Dataset items:
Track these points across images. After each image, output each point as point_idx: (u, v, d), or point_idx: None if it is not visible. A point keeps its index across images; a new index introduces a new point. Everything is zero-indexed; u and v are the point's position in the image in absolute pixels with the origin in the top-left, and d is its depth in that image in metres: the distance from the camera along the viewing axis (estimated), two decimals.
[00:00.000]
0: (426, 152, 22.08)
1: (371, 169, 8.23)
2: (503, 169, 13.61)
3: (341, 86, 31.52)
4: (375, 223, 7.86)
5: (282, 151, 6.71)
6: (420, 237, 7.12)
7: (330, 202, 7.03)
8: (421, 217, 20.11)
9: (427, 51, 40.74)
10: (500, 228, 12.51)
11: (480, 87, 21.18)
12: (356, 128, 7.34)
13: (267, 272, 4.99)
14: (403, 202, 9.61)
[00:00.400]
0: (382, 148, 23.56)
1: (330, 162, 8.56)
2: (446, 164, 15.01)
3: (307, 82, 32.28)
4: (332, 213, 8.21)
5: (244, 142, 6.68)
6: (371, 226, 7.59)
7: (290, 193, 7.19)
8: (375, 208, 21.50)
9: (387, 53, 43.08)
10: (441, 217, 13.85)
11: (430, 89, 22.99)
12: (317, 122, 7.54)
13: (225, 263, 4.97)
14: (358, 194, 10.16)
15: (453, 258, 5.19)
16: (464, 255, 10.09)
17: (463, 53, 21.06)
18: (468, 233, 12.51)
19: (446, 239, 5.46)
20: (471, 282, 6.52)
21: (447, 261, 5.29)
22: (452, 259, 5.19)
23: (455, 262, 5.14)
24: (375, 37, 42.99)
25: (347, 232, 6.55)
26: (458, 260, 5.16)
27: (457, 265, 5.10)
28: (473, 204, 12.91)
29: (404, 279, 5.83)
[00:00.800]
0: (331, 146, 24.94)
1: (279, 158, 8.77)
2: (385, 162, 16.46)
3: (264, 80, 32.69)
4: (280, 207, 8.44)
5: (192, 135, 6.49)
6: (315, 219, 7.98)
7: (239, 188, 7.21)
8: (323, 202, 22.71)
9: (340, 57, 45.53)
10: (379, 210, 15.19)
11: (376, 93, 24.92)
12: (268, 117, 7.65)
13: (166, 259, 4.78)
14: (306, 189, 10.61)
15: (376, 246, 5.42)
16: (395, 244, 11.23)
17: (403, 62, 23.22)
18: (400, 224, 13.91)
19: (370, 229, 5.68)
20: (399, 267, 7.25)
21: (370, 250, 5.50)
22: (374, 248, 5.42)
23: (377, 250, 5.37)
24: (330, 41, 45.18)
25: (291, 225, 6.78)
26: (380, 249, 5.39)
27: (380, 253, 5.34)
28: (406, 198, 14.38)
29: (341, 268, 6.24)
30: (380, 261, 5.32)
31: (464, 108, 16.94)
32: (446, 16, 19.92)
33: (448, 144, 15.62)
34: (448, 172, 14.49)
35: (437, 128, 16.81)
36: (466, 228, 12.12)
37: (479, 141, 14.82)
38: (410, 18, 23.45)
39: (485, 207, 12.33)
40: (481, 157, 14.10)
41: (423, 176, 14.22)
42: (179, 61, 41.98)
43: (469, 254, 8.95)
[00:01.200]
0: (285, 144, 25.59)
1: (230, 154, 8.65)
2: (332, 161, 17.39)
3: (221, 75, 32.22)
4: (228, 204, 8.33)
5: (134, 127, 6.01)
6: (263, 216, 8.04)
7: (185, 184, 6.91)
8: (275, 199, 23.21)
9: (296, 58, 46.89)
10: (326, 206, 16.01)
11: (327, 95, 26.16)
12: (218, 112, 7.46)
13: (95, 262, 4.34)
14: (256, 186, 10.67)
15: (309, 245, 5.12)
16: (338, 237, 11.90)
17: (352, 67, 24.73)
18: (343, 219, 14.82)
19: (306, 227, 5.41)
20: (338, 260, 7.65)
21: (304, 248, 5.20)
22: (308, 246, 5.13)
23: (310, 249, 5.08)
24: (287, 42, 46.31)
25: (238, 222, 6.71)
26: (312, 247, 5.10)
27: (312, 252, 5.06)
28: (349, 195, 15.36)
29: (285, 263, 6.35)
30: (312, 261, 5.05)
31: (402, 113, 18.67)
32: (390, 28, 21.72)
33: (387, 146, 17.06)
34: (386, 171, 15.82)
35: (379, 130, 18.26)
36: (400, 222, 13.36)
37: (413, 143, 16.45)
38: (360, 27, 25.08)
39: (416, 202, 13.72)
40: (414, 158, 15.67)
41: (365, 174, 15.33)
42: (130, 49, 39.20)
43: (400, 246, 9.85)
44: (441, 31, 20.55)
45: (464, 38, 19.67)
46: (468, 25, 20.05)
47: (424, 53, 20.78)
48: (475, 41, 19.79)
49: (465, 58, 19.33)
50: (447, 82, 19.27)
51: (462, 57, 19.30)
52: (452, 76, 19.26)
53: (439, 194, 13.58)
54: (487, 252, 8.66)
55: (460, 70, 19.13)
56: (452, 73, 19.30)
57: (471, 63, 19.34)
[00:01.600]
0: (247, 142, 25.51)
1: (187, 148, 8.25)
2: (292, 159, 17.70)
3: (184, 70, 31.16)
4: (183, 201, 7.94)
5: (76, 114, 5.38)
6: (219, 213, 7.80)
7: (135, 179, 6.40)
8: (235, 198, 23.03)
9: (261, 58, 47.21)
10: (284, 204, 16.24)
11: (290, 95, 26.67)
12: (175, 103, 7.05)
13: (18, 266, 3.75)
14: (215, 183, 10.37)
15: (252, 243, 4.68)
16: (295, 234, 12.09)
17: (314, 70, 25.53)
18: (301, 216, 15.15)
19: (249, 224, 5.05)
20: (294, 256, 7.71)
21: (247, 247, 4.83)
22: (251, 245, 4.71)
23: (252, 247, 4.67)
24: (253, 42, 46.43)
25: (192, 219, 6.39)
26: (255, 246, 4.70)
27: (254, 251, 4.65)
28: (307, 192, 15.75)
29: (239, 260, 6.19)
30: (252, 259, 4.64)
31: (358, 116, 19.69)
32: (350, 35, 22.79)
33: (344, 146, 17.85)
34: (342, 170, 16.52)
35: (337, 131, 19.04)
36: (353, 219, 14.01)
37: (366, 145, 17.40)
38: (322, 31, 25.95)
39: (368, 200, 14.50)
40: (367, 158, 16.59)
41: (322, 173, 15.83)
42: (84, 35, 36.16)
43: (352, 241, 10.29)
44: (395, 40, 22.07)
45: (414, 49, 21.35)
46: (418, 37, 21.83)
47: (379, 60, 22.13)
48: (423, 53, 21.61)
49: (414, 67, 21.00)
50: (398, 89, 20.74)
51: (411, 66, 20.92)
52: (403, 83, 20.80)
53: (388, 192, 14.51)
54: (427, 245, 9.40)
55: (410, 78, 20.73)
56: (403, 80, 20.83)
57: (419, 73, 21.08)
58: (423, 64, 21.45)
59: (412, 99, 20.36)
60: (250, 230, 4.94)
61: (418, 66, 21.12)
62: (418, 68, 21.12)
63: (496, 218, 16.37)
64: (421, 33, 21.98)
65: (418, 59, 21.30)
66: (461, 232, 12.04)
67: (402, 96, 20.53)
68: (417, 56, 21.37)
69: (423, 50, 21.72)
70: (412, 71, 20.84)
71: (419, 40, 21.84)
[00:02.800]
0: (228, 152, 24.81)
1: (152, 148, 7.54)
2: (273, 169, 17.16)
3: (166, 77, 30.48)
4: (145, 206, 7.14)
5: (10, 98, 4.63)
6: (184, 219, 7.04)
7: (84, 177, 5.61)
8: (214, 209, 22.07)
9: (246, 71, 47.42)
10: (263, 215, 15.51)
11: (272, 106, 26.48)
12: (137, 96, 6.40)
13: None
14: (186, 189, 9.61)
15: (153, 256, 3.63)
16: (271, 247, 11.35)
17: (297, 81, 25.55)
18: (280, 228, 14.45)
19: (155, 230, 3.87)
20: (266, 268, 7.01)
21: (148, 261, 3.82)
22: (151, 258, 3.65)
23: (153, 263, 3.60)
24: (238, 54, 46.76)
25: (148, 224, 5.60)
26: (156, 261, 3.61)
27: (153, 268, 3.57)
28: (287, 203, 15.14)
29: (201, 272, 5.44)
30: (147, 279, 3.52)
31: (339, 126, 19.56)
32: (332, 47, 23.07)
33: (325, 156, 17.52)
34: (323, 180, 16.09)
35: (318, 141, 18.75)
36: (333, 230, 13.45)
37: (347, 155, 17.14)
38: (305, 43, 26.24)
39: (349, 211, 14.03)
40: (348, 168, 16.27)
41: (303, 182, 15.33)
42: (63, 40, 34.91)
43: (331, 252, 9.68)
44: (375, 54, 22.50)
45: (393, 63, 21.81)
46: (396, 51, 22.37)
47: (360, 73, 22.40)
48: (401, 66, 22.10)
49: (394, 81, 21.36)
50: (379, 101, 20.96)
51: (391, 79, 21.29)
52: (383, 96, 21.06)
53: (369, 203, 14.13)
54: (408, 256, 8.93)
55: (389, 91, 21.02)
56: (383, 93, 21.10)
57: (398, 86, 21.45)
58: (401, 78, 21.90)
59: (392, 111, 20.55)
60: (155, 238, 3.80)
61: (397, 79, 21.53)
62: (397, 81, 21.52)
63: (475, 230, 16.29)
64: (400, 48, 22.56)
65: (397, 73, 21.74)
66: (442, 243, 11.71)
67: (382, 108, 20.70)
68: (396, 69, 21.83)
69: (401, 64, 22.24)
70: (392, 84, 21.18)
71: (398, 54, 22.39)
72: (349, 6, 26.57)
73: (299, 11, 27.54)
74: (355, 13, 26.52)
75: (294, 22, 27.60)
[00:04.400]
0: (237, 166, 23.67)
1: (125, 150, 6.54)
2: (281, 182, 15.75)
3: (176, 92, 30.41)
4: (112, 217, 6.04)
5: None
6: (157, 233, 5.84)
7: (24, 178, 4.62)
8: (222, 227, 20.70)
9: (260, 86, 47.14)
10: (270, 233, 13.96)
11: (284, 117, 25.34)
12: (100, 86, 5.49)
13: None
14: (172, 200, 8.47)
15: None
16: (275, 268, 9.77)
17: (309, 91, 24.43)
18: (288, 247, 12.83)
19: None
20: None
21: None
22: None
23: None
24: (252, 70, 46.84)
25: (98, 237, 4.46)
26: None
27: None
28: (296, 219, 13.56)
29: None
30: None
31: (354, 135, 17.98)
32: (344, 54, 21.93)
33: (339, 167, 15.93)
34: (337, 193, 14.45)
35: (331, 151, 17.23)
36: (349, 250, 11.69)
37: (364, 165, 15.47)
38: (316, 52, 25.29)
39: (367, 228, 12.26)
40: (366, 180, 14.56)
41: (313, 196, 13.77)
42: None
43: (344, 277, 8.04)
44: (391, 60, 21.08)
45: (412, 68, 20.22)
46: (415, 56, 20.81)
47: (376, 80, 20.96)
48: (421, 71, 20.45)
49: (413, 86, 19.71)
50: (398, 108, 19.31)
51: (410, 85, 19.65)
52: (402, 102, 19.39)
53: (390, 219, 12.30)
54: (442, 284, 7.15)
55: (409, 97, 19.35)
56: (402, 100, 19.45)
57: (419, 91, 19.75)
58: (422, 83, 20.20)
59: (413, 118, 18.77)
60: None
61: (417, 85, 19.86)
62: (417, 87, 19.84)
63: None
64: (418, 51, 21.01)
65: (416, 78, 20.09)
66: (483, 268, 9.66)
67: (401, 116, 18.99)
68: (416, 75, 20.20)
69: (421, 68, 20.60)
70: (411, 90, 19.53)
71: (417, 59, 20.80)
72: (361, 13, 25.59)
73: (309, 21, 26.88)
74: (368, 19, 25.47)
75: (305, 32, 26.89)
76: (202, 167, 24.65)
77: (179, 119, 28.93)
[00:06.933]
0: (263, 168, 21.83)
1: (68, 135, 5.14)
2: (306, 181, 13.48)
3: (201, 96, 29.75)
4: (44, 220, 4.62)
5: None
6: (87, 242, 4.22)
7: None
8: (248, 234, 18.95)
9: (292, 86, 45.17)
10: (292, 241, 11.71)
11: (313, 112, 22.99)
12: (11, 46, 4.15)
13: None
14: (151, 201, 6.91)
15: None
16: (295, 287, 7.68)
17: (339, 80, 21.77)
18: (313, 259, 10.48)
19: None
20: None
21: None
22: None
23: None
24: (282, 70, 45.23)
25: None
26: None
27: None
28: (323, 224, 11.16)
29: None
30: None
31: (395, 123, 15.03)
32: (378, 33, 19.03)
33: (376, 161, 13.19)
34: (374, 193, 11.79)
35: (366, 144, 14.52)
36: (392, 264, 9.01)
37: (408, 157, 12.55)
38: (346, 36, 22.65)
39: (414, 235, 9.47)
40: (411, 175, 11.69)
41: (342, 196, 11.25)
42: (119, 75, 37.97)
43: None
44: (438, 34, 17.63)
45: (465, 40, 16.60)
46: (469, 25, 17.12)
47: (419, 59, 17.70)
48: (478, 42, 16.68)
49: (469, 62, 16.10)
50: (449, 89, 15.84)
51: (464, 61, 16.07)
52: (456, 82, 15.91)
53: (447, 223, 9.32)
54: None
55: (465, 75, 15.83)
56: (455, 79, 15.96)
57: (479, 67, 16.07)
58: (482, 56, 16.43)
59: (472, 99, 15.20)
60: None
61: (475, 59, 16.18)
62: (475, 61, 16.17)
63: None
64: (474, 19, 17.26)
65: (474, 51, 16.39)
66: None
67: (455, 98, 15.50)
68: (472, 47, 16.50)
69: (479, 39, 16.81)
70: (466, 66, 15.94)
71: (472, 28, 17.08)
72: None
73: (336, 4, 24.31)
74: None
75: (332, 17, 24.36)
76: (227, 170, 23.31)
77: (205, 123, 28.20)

TASK PROMPT
Looking at the entries above, can you reproduce exactly the lines from the one that holds "2: (503, 169, 13.61)" through the one that holds "14: (403, 202, 9.61)", and only those?

RESPONSE TO THIS EXERCISE
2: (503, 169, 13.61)
3: (341, 86, 31.52)
4: (375, 223, 7.86)
5: (282, 151, 6.71)
6: (420, 237, 7.12)
7: (330, 202, 7.03)
8: (421, 217, 20.11)
9: (427, 51, 40.74)
10: (500, 228, 12.51)
11: (480, 87, 21.18)
12: (356, 128, 7.34)
13: (267, 272, 4.99)
14: (403, 202, 9.61)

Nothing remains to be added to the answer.